Of course, this must be done according to law and not against constitutional limits, but the New Deal justices have answered that question pretty satisfactorily in my mind. Comments?
Reply:
I agree that the government provides certain goods, but I don’t think it is “good” for government to provide something which someone else can provide better. For a single example – one with which I think you will agree – suppose the government took over all child care in the name of “helping families” and “relieving them of their burdens.” This would be dreadful. I am fond of the anecdote (it happens to be true, but I won’t name names) about two people running for office. One said, “No bureaucrat can love my children as much as I do.” The other, a social worker, said “That’s not true. I love your children just as much.” The former replied, “Tell me their names.”
The government doesn’t do a good job of providing even those goods which it ought to provide. Among other things, government is wasteful, because bureaucracies like to enlarge themselves, and they have no incentive to keep costs down. Some economists suggest that whenever the government provides a good, the cost of providing it is about twice as much as when other parties provide it. This has come to be called the “rule of two.”
I’m not certain whether your second paragraph means that whenever government taxes, in effect it redistributes wealth (which is of course true), or that redistribution of wealth as such is a good thing (with which I disagree).
A difficulty lies in the ambiguity of the word “redistribution.” If by redistribution you mean simply helping those in need, I’m for it, although I think the most conspicuous efforts by government to help those in need have made them worse off rather than better. What the working poor need are jobs, not handouts which destroy their self-respect and encourage permanent multigenerational dependency.
But if by redistribution you mean taking from those who have something just because they have it, and giving it to others just because they don’t, this is exactly what I criticized as the Robin Hood fallacy. It is theft, and yes, unfortunately the government is very good at it. We have a real moral duty to look for opportunities to help those in genuine need, but we should not confuse the needy with the merely wanty. There is no moral duty to make everyone the same, and it is not even a good idea, because it destroys initiative. Look what happened to the Soviet collective farms. People became more hungry, not less, because they received the same dole no matter how hard they worked.
By the way, the data show that although progressives claim to be more compassionate, conservatives give a lot more to charity. What progressives mean by compassion isn’t that Paul helps out Sam, but that Peter puts his hand in Paul’s pocket and gives Sam what he finds there -- and the government is Peter.
As to the justification of the administrative state by the courts of the New Deal, I applaud your desire to act only through law, but sometimes what the government calls a law can be in a deeper sense unlawful. The New Deal justices carved out a place for the administrative state by throwing out the “no redelegation of delegated powers” rule, which said that if one party delegates a power to another party, the second party must not turn around and give it to someone else. Formerly it had been held that since the people delegated the rulemaking power to the legislature, the legislature couldn’t redelegate it to executive agencies. That old understanding makes perfect sense to me.
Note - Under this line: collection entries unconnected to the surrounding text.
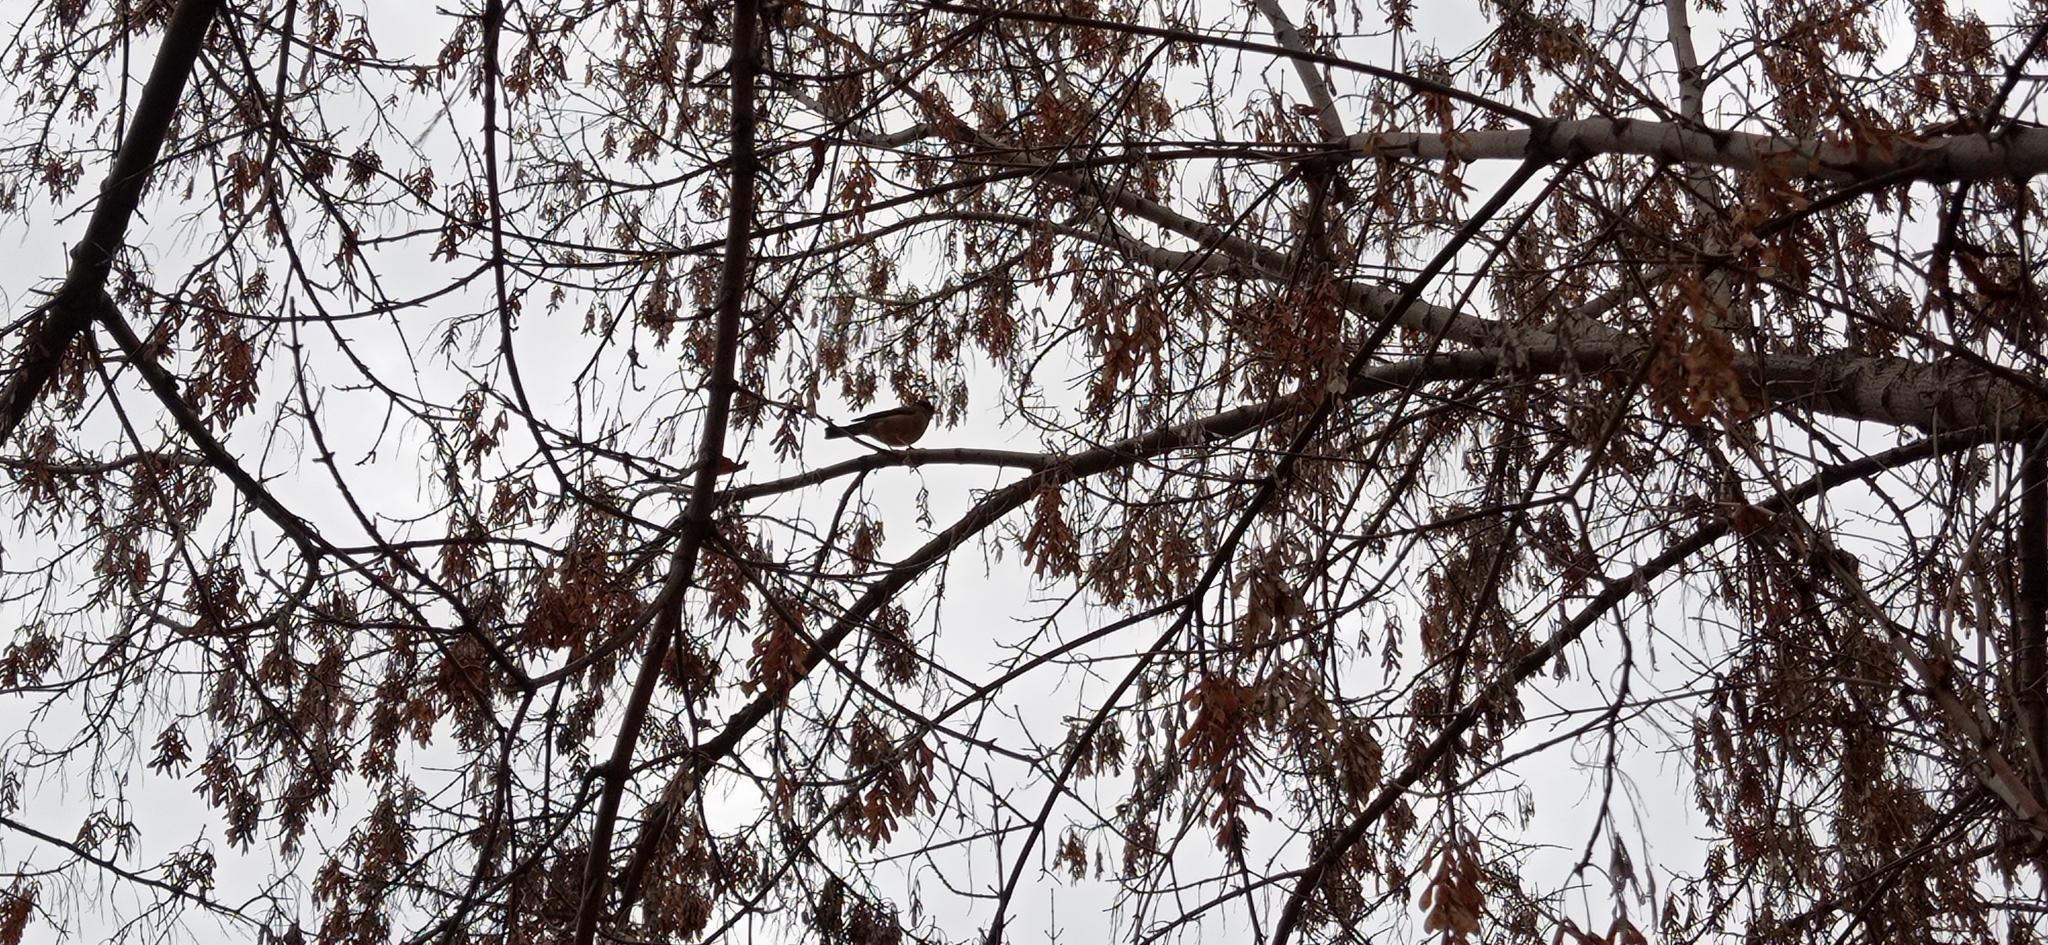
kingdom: Animalia
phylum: Chordata
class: Aves
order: Passeriformes
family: Turdidae
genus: Turdus
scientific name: Turdus falcklandii
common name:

Moreover, it had always been held previously that the combination of all three kinds of power, legislative, executive, and judicial, in the same set of hands is “the very definition of tyranny” – those are the words of the great Constitutional architect James Madison. But executive agencies do combine all three kinds of power. They make rules, they execute rules, and they conduct their own judicial proceedings under the rules they draw up.
You would like to believe in both a republic and an administrative state. I think you can believe in one or the other, but not both; you have to choose. Ultimately, the administrative state destroys the republic. It is the political tyranny of a single class, the class of experts, under the guise of not being political at all.